Understanding EigenvaluesUnpacking EigenvectorsGeneralized EigenvectorsInvertible Matrix InsightCharacteristic Polynomial Explained
Understanding Eigenvalues
Eigenvalues are critical components in the field of linear algebra, fundamental for understanding the behavior of matrices. When we talk about eigenvalues, we refer to the special numbers associated with a matrix that tell us about its intrinsic properties. These numbers are derived from the characteristic polynomial of the matrix.
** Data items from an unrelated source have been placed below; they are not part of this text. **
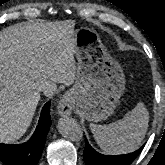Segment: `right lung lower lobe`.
Masks as SVG:
<instances>
[{
  "instance_id": "right-lung-lower-lobe-1",
  "label": "right lung lower lobe",
  "mask_w": 165,
  "mask_h": 165,
  "mask_svg": "<svg viewBox=\"0 0 165 165\" xmlns=\"http://www.w3.org/2000/svg\"><path fill=\"white\" fill-rule=\"evenodd\" d=\"M50 103L42 108L38 125L32 137L25 143L10 145L0 143V161L6 165H36L45 146L51 125Z\"/></svg>"
}]
</instances>
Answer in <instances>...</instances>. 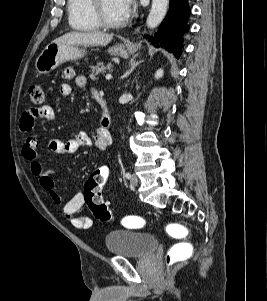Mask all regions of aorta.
Instances as JSON below:
<instances>
[{"label": "aorta", "mask_w": 267, "mask_h": 301, "mask_svg": "<svg viewBox=\"0 0 267 301\" xmlns=\"http://www.w3.org/2000/svg\"><path fill=\"white\" fill-rule=\"evenodd\" d=\"M168 8V0H152V7L147 17L148 28L157 27L164 19Z\"/></svg>", "instance_id": "obj_1"}]
</instances>
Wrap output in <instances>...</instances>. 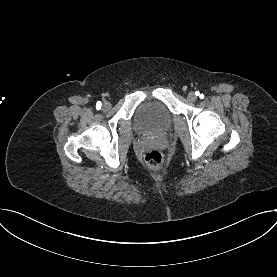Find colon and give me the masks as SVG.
Instances as JSON below:
<instances>
[{
	"mask_svg": "<svg viewBox=\"0 0 277 277\" xmlns=\"http://www.w3.org/2000/svg\"><path fill=\"white\" fill-rule=\"evenodd\" d=\"M144 160L148 166L155 169H160L165 164V156L158 150L148 151L144 156Z\"/></svg>",
	"mask_w": 277,
	"mask_h": 277,
	"instance_id": "1",
	"label": "colon"
}]
</instances>
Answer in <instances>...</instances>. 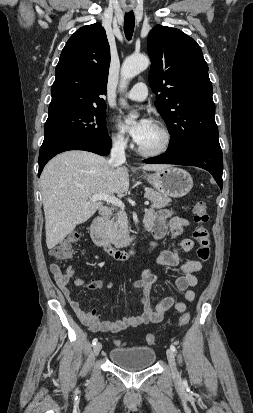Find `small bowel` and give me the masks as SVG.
Returning <instances> with one entry per match:
<instances>
[{"label": "small bowel", "mask_w": 253, "mask_h": 413, "mask_svg": "<svg viewBox=\"0 0 253 413\" xmlns=\"http://www.w3.org/2000/svg\"><path fill=\"white\" fill-rule=\"evenodd\" d=\"M144 222L156 240L163 238L168 230L174 239H178L183 233L184 228L191 226L187 219L174 214L171 210H150ZM154 246L155 244L152 243L151 249L154 248ZM193 247L194 242L190 238H184L180 240L179 248L165 250L155 259V263L160 265L180 267L182 275L176 279L175 285L186 301H193L195 298V293L192 290L198 283L195 273L202 269V264L196 260L180 263L179 251L190 253ZM50 272L78 319L93 332L117 333L128 328L161 322L172 309L177 312H184L186 310V304L183 301H177L173 296L164 298L156 308L153 309L151 307L149 292L151 286L156 282V276L150 269H145L141 278L133 282V287L142 293V314L135 317H124L114 322L106 321L97 314L95 309L84 311L69 289V283L77 287L85 286L91 290L99 289L104 285L102 281L94 280L85 283L83 279L76 276L73 265H69L66 273H63L58 264L52 263L50 265Z\"/></svg>", "instance_id": "c3829d8e"}]
</instances>
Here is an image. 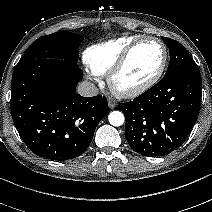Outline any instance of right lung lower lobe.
<instances>
[{
    "instance_id": "98d812e1",
    "label": "right lung lower lobe",
    "mask_w": 212,
    "mask_h": 212,
    "mask_svg": "<svg viewBox=\"0 0 212 212\" xmlns=\"http://www.w3.org/2000/svg\"><path fill=\"white\" fill-rule=\"evenodd\" d=\"M83 73L77 63L42 58L14 68L11 114L27 147L51 160L81 155L98 123L108 113L105 97H82L76 85Z\"/></svg>"
}]
</instances>
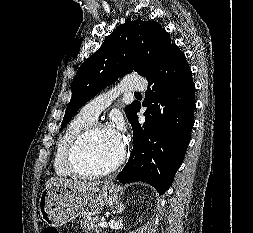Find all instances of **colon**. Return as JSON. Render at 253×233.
<instances>
[{"label":"colon","instance_id":"colon-1","mask_svg":"<svg viewBox=\"0 0 253 233\" xmlns=\"http://www.w3.org/2000/svg\"><path fill=\"white\" fill-rule=\"evenodd\" d=\"M43 233H60L59 230L55 227H46L43 230Z\"/></svg>","mask_w":253,"mask_h":233}]
</instances>
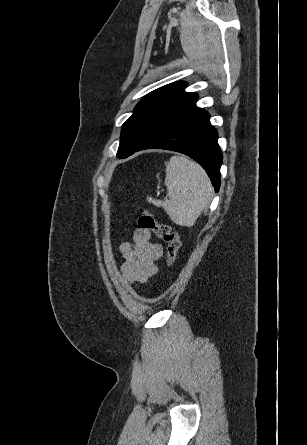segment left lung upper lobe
<instances>
[{
  "mask_svg": "<svg viewBox=\"0 0 307 445\" xmlns=\"http://www.w3.org/2000/svg\"><path fill=\"white\" fill-rule=\"evenodd\" d=\"M184 82L158 88L137 104L123 124L117 156L126 158L164 126L196 107L197 94L185 93Z\"/></svg>",
  "mask_w": 307,
  "mask_h": 445,
  "instance_id": "1",
  "label": "left lung upper lobe"
}]
</instances>
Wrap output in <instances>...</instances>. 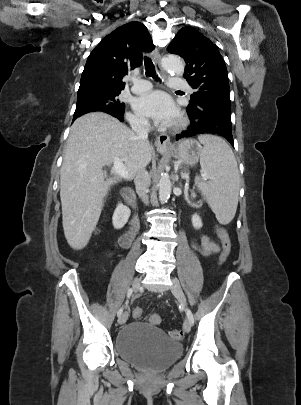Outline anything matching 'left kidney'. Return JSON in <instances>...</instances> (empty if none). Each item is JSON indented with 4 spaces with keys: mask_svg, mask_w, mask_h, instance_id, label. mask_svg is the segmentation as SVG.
Instances as JSON below:
<instances>
[{
    "mask_svg": "<svg viewBox=\"0 0 301 405\" xmlns=\"http://www.w3.org/2000/svg\"><path fill=\"white\" fill-rule=\"evenodd\" d=\"M191 221H192L193 227L196 228V229L201 228L202 225H203L202 220H201V218H200V216L198 214H193L192 218H191Z\"/></svg>",
    "mask_w": 301,
    "mask_h": 405,
    "instance_id": "5707ae66",
    "label": "left kidney"
}]
</instances>
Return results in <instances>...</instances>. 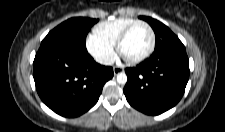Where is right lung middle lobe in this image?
Here are the masks:
<instances>
[{"mask_svg": "<svg viewBox=\"0 0 225 132\" xmlns=\"http://www.w3.org/2000/svg\"><path fill=\"white\" fill-rule=\"evenodd\" d=\"M98 21L83 17L68 19L50 31L41 46L54 45L85 51L88 31Z\"/></svg>", "mask_w": 225, "mask_h": 132, "instance_id": "right-lung-middle-lobe-1", "label": "right lung middle lobe"}]
</instances>
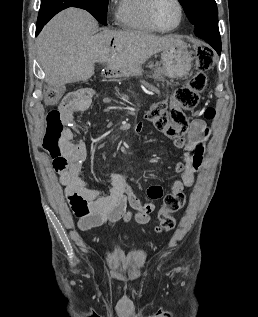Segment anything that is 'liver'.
Instances as JSON below:
<instances>
[{
    "label": "liver",
    "instance_id": "obj_1",
    "mask_svg": "<svg viewBox=\"0 0 258 317\" xmlns=\"http://www.w3.org/2000/svg\"><path fill=\"white\" fill-rule=\"evenodd\" d=\"M92 14L66 8L45 24L37 36V52L51 86L91 78L95 62L110 70H135L152 54L183 42L176 34L155 36L145 30H101ZM97 32V34H95Z\"/></svg>",
    "mask_w": 258,
    "mask_h": 317
}]
</instances>
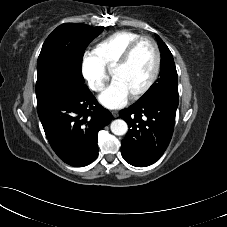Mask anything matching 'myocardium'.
Masks as SVG:
<instances>
[{"label":"myocardium","instance_id":"1","mask_svg":"<svg viewBox=\"0 0 227 227\" xmlns=\"http://www.w3.org/2000/svg\"><path fill=\"white\" fill-rule=\"evenodd\" d=\"M142 42H149L153 46V49L155 52V67H154V71H153L150 79L148 80V82L140 90H138L137 92H135L131 95V99H133V100L139 99L142 96H144L153 87V85L155 84V82L157 81V79L159 77L162 58H161L160 48H159L157 42L153 38L148 37V36H141V37L137 38L136 40H134L132 43L129 44V46L126 48V50L124 51L122 56L112 67V73H113V71H115L117 69H121V68L125 67L129 63L136 48Z\"/></svg>","mask_w":227,"mask_h":227}]
</instances>
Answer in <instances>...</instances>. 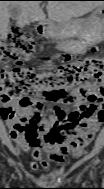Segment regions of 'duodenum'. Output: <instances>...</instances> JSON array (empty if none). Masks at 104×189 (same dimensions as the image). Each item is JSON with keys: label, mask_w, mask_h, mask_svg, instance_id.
<instances>
[{"label": "duodenum", "mask_w": 104, "mask_h": 189, "mask_svg": "<svg viewBox=\"0 0 104 189\" xmlns=\"http://www.w3.org/2000/svg\"><path fill=\"white\" fill-rule=\"evenodd\" d=\"M46 24H47L46 21H42V22H41L40 28L38 29V32H39L40 34H42L43 29L45 28Z\"/></svg>", "instance_id": "duodenum-1"}]
</instances>
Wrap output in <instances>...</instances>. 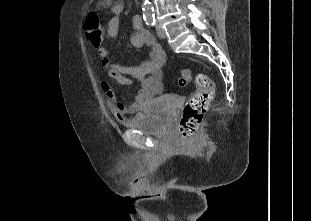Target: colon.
I'll return each mask as SVG.
<instances>
[{"label":"colon","mask_w":311,"mask_h":221,"mask_svg":"<svg viewBox=\"0 0 311 221\" xmlns=\"http://www.w3.org/2000/svg\"><path fill=\"white\" fill-rule=\"evenodd\" d=\"M84 38L89 39L91 45L98 49L103 38V26L98 23L97 17L88 13L86 16ZM190 71L182 70L178 78L180 86L188 85ZM214 96V84L207 75L200 74L196 78V91L185 101L181 117L178 121V130L181 141H192L193 133L202 123L204 115L209 110Z\"/></svg>","instance_id":"1"}]
</instances>
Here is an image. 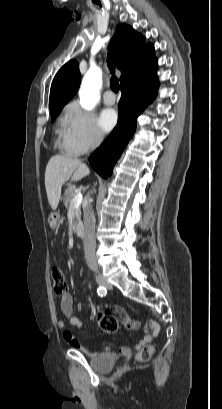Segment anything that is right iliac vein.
I'll use <instances>...</instances> for the list:
<instances>
[{"label":"right iliac vein","mask_w":222,"mask_h":409,"mask_svg":"<svg viewBox=\"0 0 222 409\" xmlns=\"http://www.w3.org/2000/svg\"><path fill=\"white\" fill-rule=\"evenodd\" d=\"M96 280L99 285L106 287V288H111V284L105 277L99 275L96 277Z\"/></svg>","instance_id":"obj_1"}]
</instances>
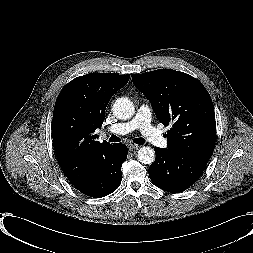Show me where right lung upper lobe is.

By solving the equation \( (A - \lambda I) = 0 \), where \( A \) is the matrix in question and \( I \) is the identity matrix, we can find the eigenvalues, \( \lambda \).
In our exercise, the characteristic polynomial given is \( (2-\lambda)^2(4-\lambda)^2 \), providing two distinct eigenvalues, \( 2 \) and \( 4 \), each with a multiplicity of 2. These eigenvalues help inform the construction of the Jordan canonical form, allowing us to understand how the matrix can be transformed or simplified.
Unpacking Eigenvectors
Once eigenvalues are determined, the next step is to find the corresponding eigenvectors. An eigenvector for an eigenvalue \( \lambda \) is a non-zero vector \( v \) such that \( Av = \lambda v \), where \( A \) is a square matrix. In simpler terms, this vector is unaffected in direction by the matrix transformation, only changing in magnitude according to its eigenvalue.
For our specific eigenvalues \( \lambda_1 = 2 \) and \( \lambda_2 = 4 \), we solve \( (A - \lambda I)v = 0 \) to find their respective eigenvectors. An eigenvector provides a direction in which the matrix behaves as a simple scaling transformation, offering insight into the structure of the matrix.
Generalized Eigenvectors
Generalized eigenvectors extend the notion of eigenvectors, especially important when dealing with defective matrices where sufficient eigenvectors for a complete basis might be lacking. They are vectors that satisfy \( (A - \lambda I)^k v = 0 \) for some smallest positive integer \( k \). This equation maintains solutions even when the matrix does not have enough independent eigenvectors.
In our example, alongside standard eigenvectors for \( \lambda_1 = 2 \) and \( \lambda_2 = 4 \), generalized eigenvectors were found. These vectors provide deeper insight into the matrix structure, crucial for forming the Jordan chains that help construct the matrix's Jordan canonical form.
Invertible Matrix Insight
An invertible matrix, also known as a non-singular or non-degenerate matrix, is a square matrix that has an inverse—the matrix \( S \) such that \( S^{-1}AS = J \), where \( J \) is the Jordan canonical form. The existence of this inverse is crucial for transforming a matrix to its canonical form.
In our task, using the eigenvectors and generalized eigenvectors, we formed such an invertible matrix \( S \). This matrix plays a pivotal role in simplifying the original matrix \( A \) to its Jordan form. Ensuring that this matrix is invertible is essential for validating the transformation process, confirming that \( S^{-1} \) exists.
Characteristic Polynomial Explained
The characteristic polynomial of a matrix is a polynomial which is invariant under matrix similarity and has the matrix's eigenvalues as roots. It is computed from the determinant of \( (A - \lambda I) \), where \( \lambda \) is a scalar and \( I \) the identity matrix. This polynomial is integral to discovering eigenvalues, serving as the starting point in matrix analysis.
For our matrix \( A \), the characteristic polynomial is \( (2-\lambda)^2(4-\lambda)^2 \), directly pointing to the eigenvalues \( 2 \) and \( 4 \). The multiplicity of these roots in the polynomial indicates how many times each eigenvalue appears as a solution to the characteristic equation, influencing the construction of its Jordan canonical form.